| EXERCISE 1 |
In the quantum policy gradient excerpt, which two equations are combined to obtain the quantum policy gradient estimator?
| EXERCISE 2 |
Carry on the quantum policy gradient excerpt from the point after Eq. 15, in the same technical style.

| TEXT EXCERPT |
--- start ---

The gradient ∇𝜃J(𝜃) can be estimated using the same quantum device that computes expectations 〈ai𝜃, via parameter-shift rules (Schuld et al. 2019). These rules require the policy gradient to be framed as a function of gradients of observables, as given by Eq. 14.

$$ \nabla_{\theta} \log \pi(a\lvert s,\theta) = \beta \left( \nabla_{\theta} \langle a \rangle_{\theta} - {\sum\limits_{b} \pi(b\lvert s,\theta) \nabla_{\theta} \langle b \rangle_{\theta}}\right) $$
(14)

By combining Eqs. 3 and 14, the quantum policy gradient estimator is given by Eq. 15:

$$ \begin{array}{@{}rcl@{}} \nabla_{\theta} J(\theta) = \frac{1}{N} \sum\limits_{i=0}^{N-1}{\sum}_{t=0}^{T-1} G_{t}(\tau_{i}) \beta \left( \nabla_{\theta} \langle a_{t_{i}} \rangle_{\theta}\vphantom{{\sum\limits_{b_{t_{i}}} \pi(b_{t_{i}}\mid s_{t_{i}},\theta) \nabla_{\theta} \langle b_{t_{i}} \rangle_{\theta}}}\right.\\\left. - {\sum\limits_{b_{t_{i}}} \pi(b_{t_{i}}\mid s_{t_{i}},\theta) \nabla_{\theta} \langle b_{t_{i}} \rangle_{\theta}}\right) \end{array} $$
(15)

--- end ---

| STORED RECORDS |
--- start ---

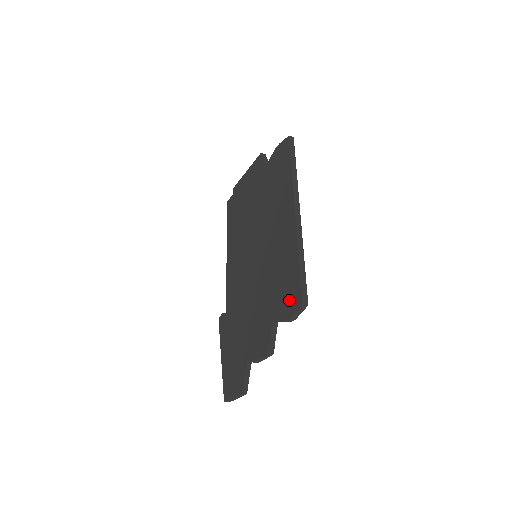
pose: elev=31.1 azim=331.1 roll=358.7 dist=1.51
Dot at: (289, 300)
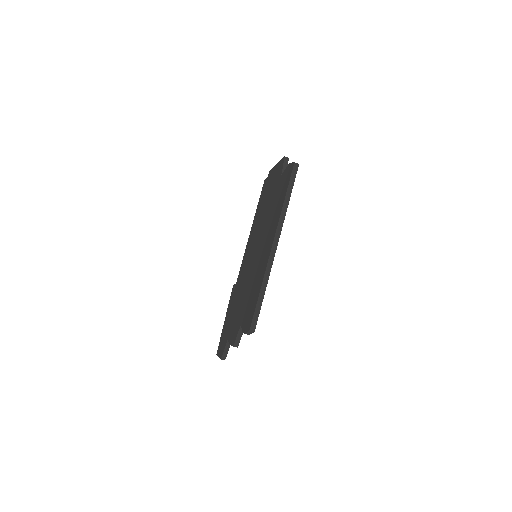
Dot at: (248, 319)
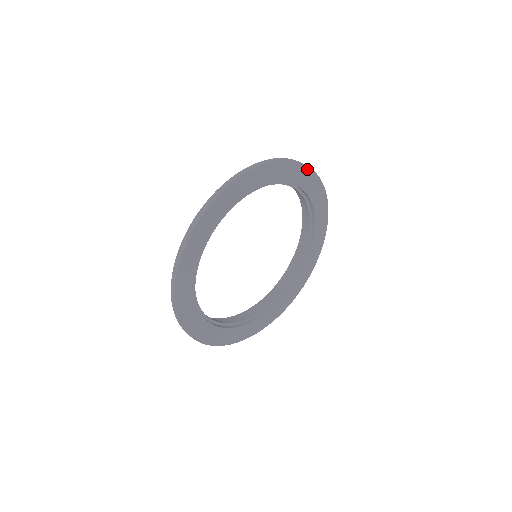
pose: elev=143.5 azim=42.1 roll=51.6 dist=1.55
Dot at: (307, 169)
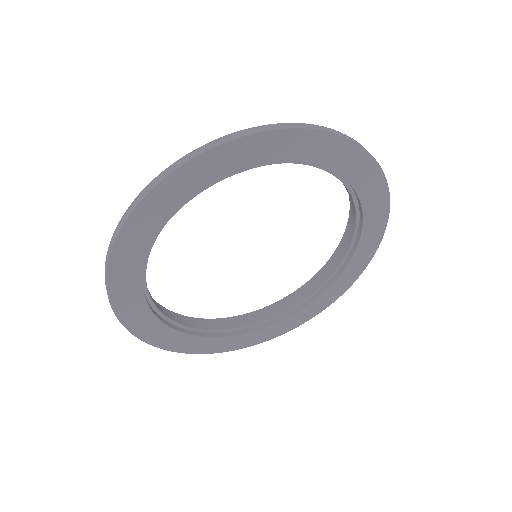
Dot at: (212, 153)
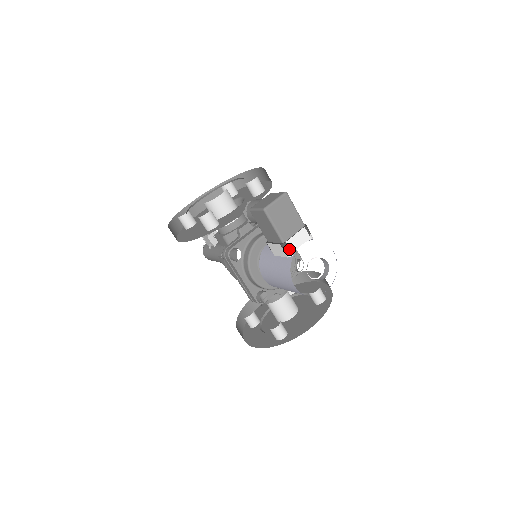
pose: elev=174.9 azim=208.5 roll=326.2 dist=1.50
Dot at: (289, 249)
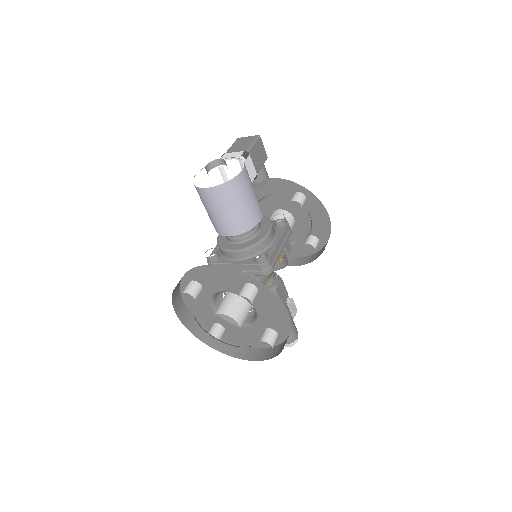
Dot at: (221, 157)
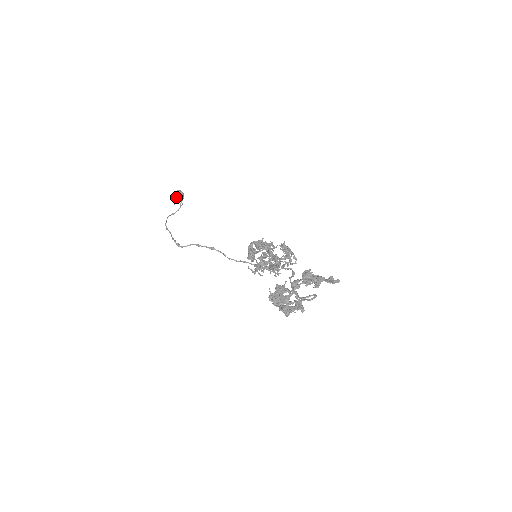
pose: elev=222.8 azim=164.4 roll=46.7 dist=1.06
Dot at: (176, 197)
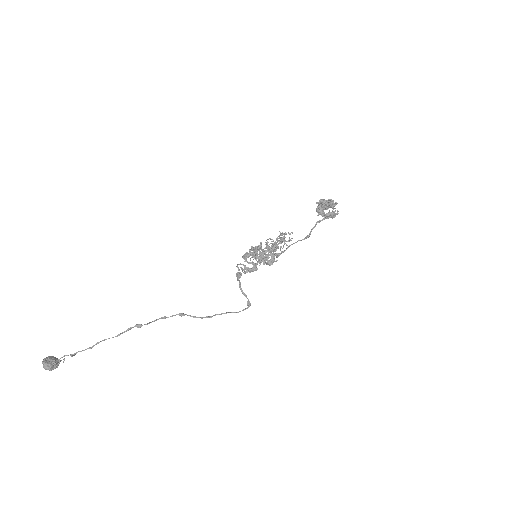
Dot at: (51, 360)
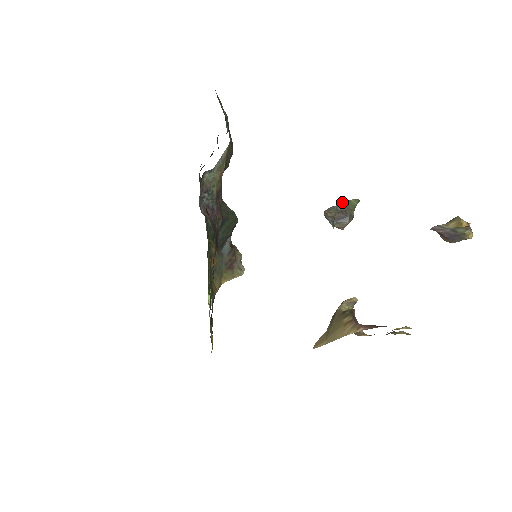
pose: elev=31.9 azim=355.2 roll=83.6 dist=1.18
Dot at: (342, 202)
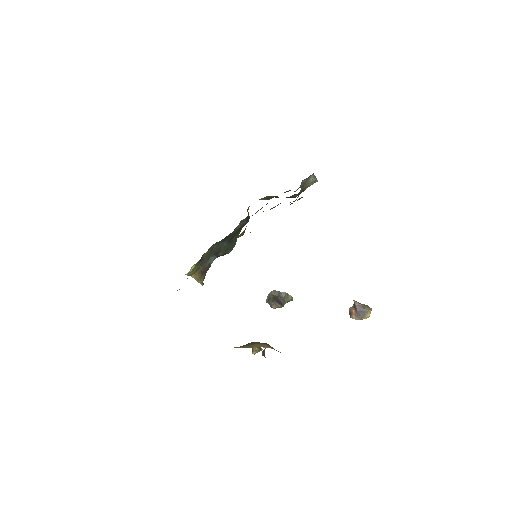
Dot at: (285, 292)
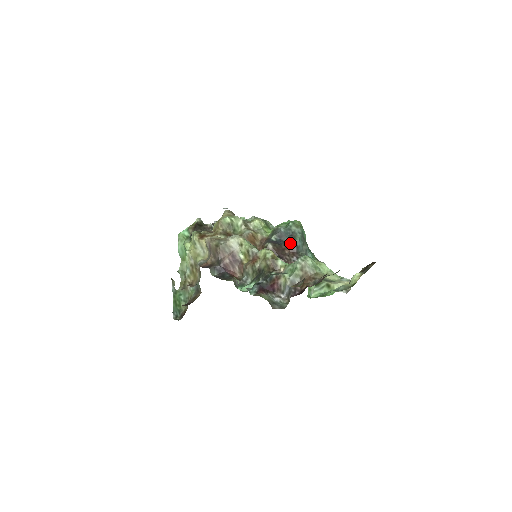
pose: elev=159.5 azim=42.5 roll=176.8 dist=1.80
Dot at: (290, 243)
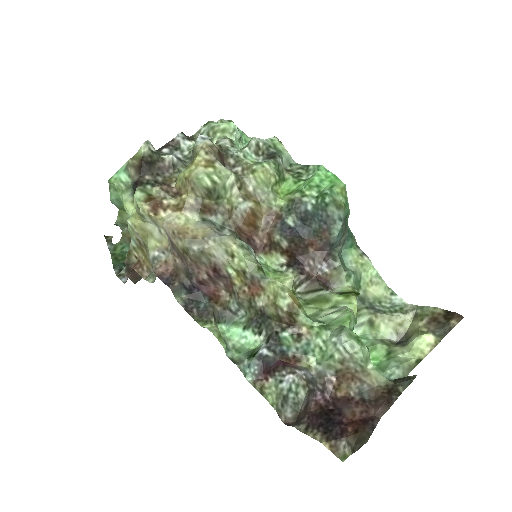
Dot at: (320, 237)
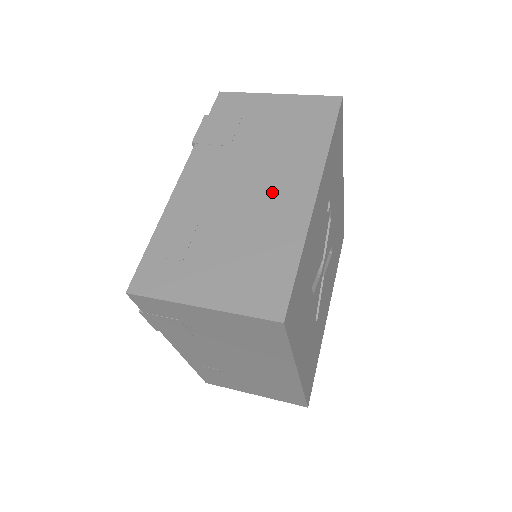
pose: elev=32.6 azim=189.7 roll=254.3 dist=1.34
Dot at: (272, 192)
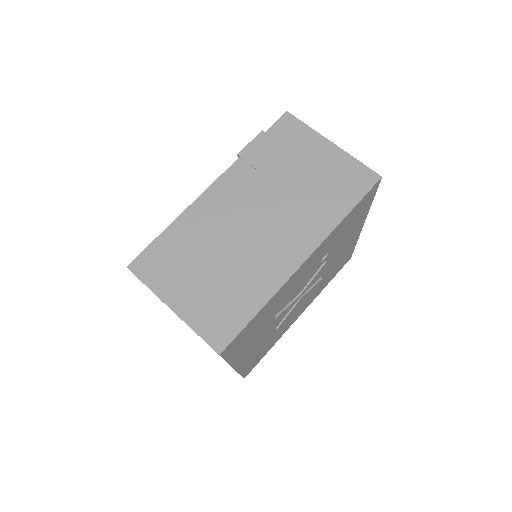
Dot at: (272, 240)
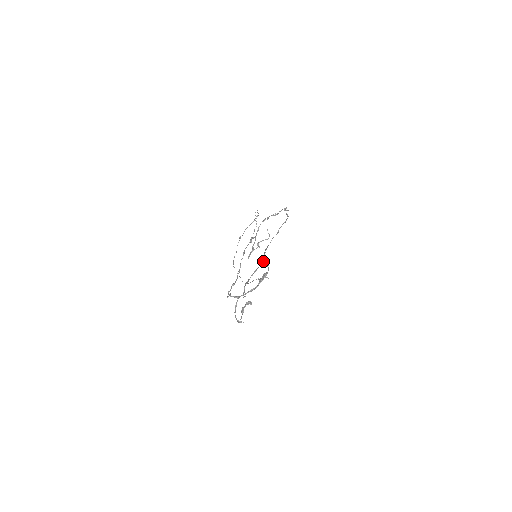
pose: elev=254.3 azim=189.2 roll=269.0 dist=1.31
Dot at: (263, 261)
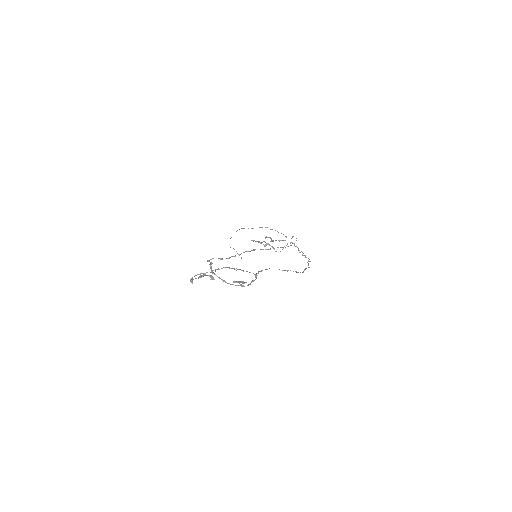
Dot at: (254, 274)
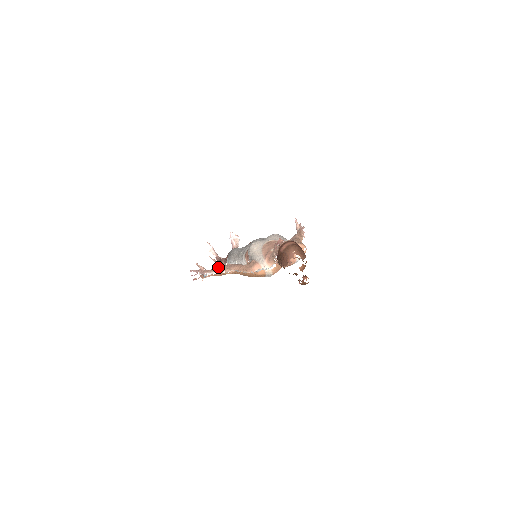
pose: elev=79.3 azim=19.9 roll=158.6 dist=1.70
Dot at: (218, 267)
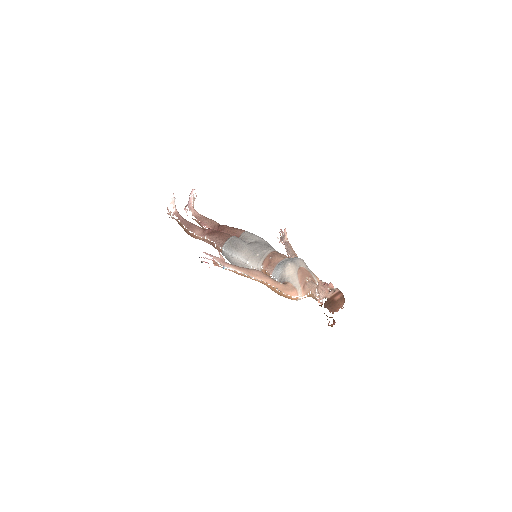
Dot at: occluded
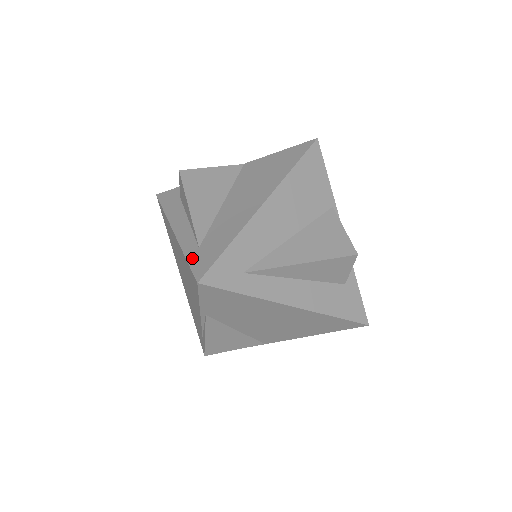
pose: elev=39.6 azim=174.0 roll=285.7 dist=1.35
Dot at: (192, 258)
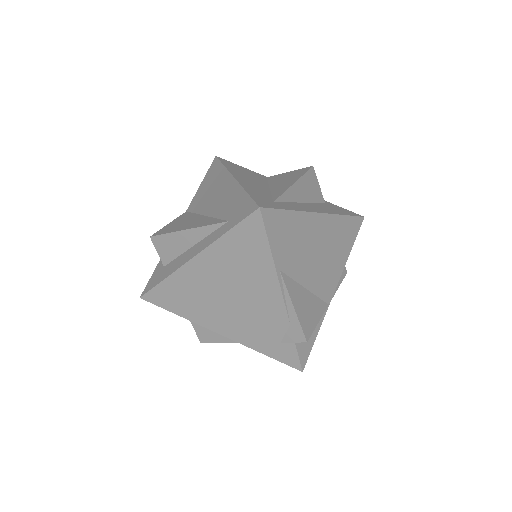
Dot at: (233, 223)
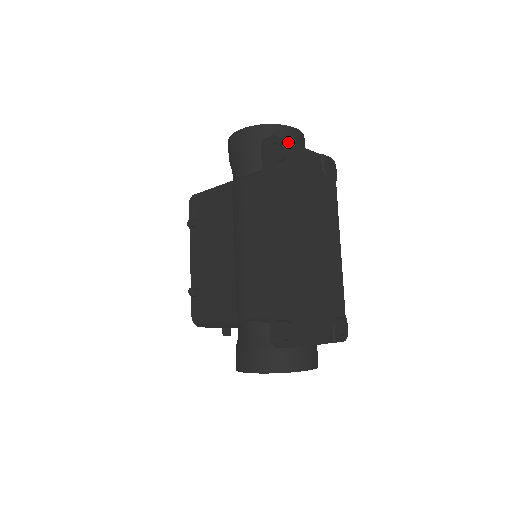
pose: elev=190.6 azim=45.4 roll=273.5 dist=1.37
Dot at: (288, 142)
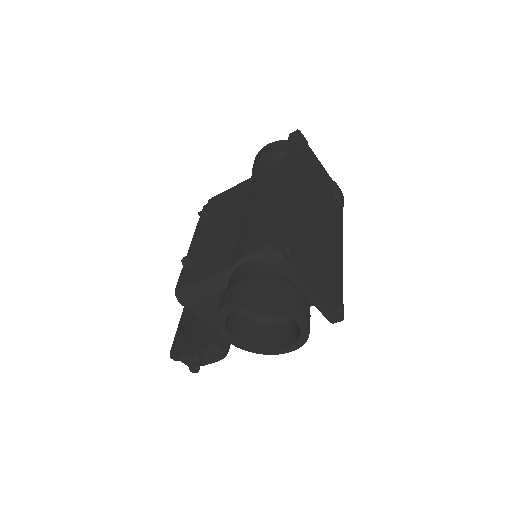
Dot at: (310, 148)
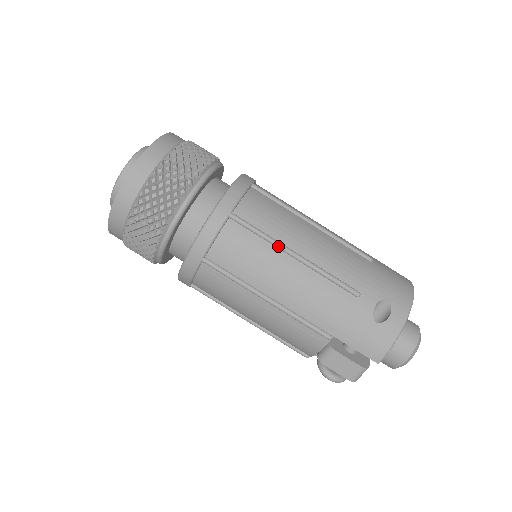
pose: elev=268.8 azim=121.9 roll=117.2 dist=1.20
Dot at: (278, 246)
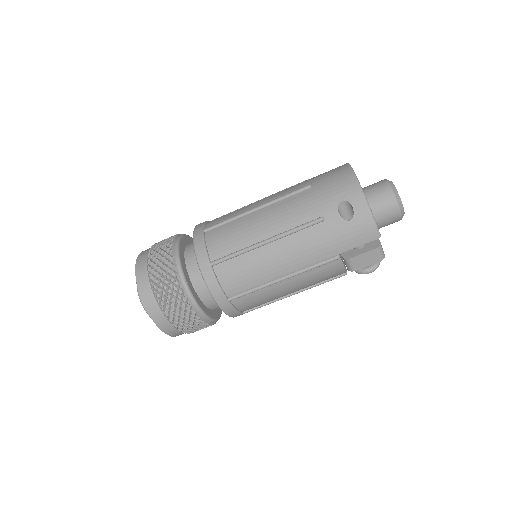
Dot at: (252, 249)
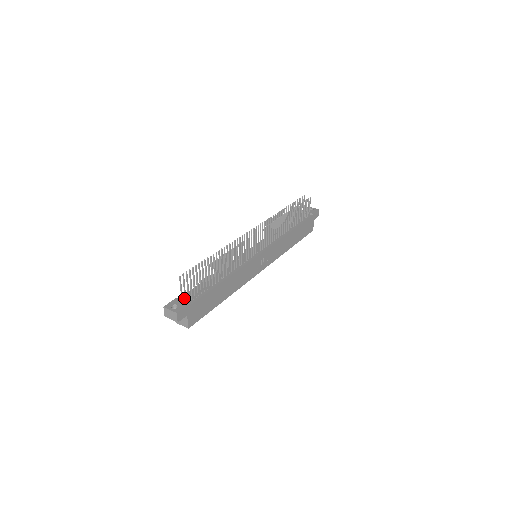
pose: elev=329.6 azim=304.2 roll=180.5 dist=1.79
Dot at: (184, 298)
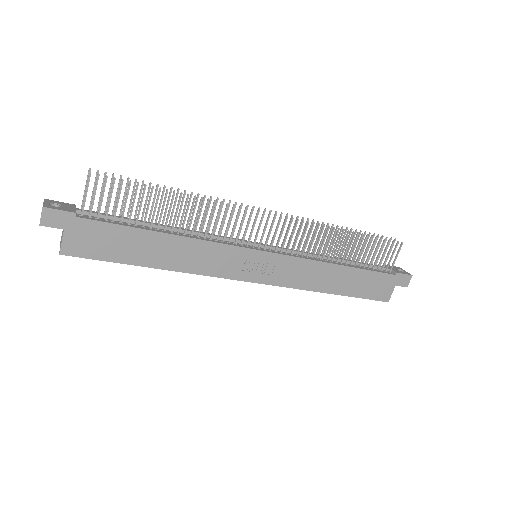
Dot at: occluded
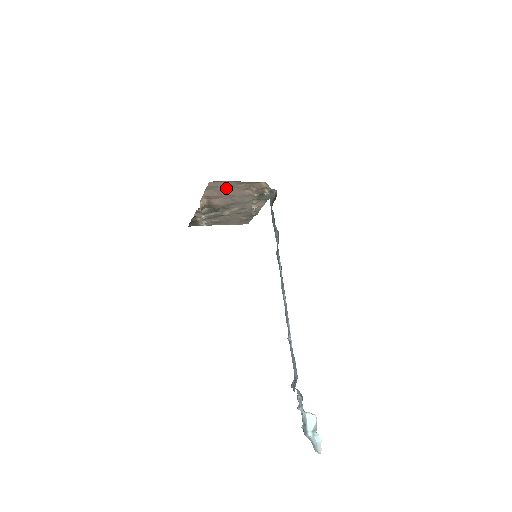
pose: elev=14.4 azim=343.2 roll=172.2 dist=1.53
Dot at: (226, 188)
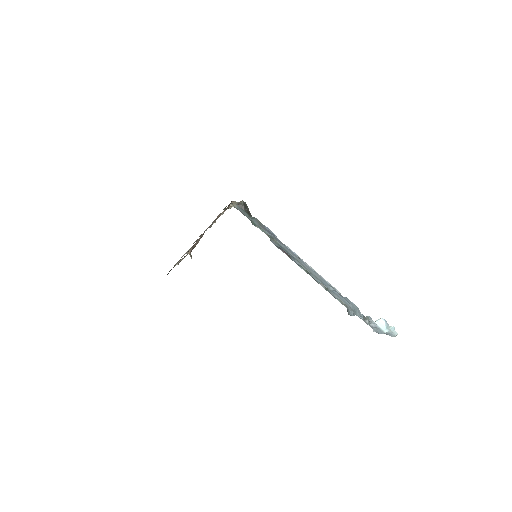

--- end ---

| EXERCISE RESULT 1 |
Eqs. 3 and 14.

| EXERCISE RESULT 2 |
The number of samples associated with Eq. 15 is defined as the number of visited states. Since there are N trajectories (sequences of actions, τi), each visiting T states, the total number of samples is \(\mathcal {O}(NT)\).

Lemma 4.1 provides an upper bound for N such that the policy gradient is 𝜖-approximated with probability 1 − δ.

Lemma 4.1 (𝜖 -approximation of the policy-gradient)

lemmasample Let \(\theta \in \mathbb {R}^{k}\), k being the number of parameters, Rmax be the maximum possible reward in any time step, T the horizon, and ∇𝜃J(𝜃) the expected policy gradient. The policy gradient, \(\hat {\nabla }_{\theta } J(\theta )\), can be 𝜖-approximated, with probability 1 − δ

$$ \lvert \hat{\nabla}_{\theta} J(\theta) - \nabla_{\theta} J(\theta) \rvert \leq \epsilon_{\nabla} $$
(16)

using a number of samples given by

$$ NT \approx \mathcal{O}\left( \frac{8\beta^{2} R_{\max}^{2} T^{3}}{\epsilon_{\nabla}^{2} (\gamma - 1)^{4}} \log \left( \frac{2k}{\delta_{\nabla}}\right) \right) $$
(17)

The most relevant insight drawn from Lemma 4.1 is that it establishes that for obtaining an 𝜖-approximated policy gradient, the algorithm needs a number of samples that grows logarithmically with the total number of parameters. The proof of Lemma 4.1 is presented in detail in Appendix A.1.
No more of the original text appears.